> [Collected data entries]
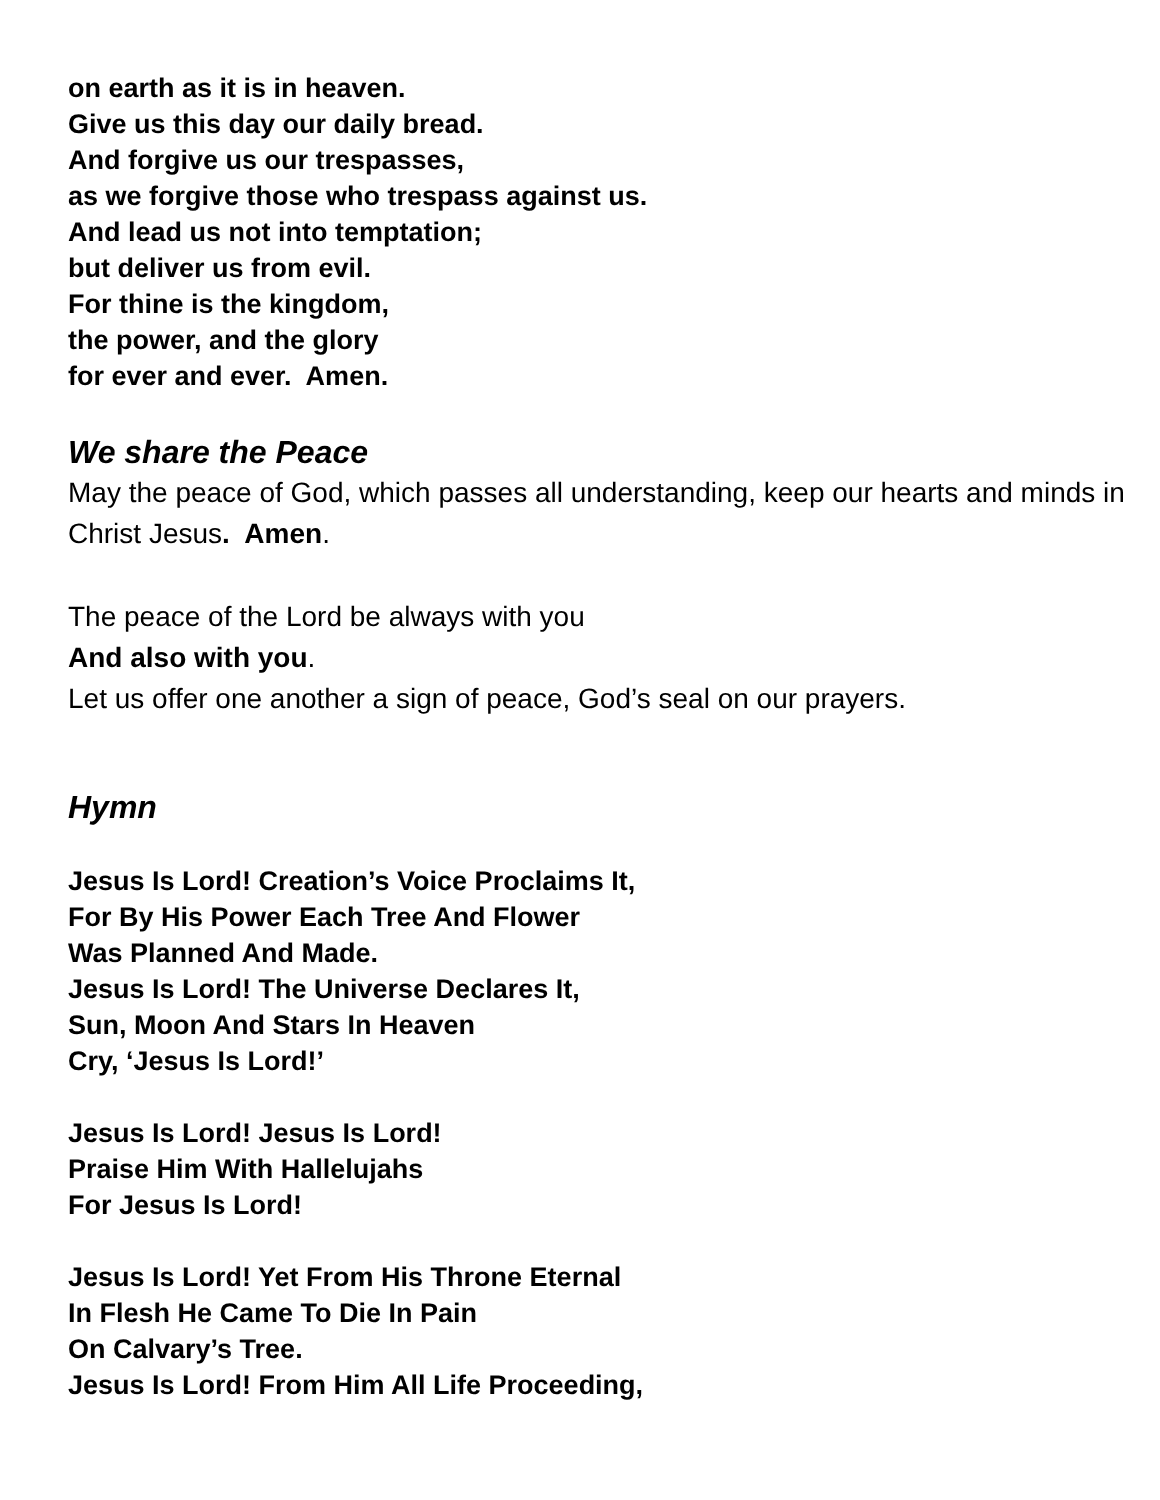on earth as it is in heaven.
Give us this day our daily bread.
And forgive us our trespasses,
as we forgive those who trespass against us.
And lead us not into temptation;
but deliver us from evil.
For thine is the kingdom,
the power, and the glory
for ever and ever. Amen.
We share the Peace
May the peace of God, which passes all understanding, keep our hearts and minds in Christ Jesus. Amen.
The peace of the Lord be always with you
And also with you.
Let us offer one another a sign of peace, God’s seal on our prayers.
Hymn
Jesus Is Lord! Creation’s Voice Proclaims It,
For By His Power Each Tree And Flower
Was Planned And Made.
Jesus Is Lord! The Universe Declares It,
Sun, Moon And Stars In Heaven
Cry, ‘Jesus Is Lord!’
Jesus Is Lord! Jesus Is Lord!
Praise Him With Hallelujahs
For Jesus Is Lord!
Jesus Is Lord! Yet From His Throne Eternal
In Flesh He Came To Die In Pain
On Calvary’s Tree.
Jesus Is Lord! From Him All Life Proceeding,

> [What is required] Only lines containing the word "Lord" should appear in the answer, and every such line from the records above must be there.

> [Written solution]
The peace of the Lord be always with you
Jesus Is Lord! Creation’s Voice Proclaims It,
Jesus Is Lord! The Universe Declares It,
Cry, ‘Jesus Is Lord!’
Jesus Is Lord! Jesus Is Lord!
For Jesus Is Lord!
Jesus Is Lord! Yet From His Throne Eternal
Jesus Is Lord! From Him All Life Proceeding,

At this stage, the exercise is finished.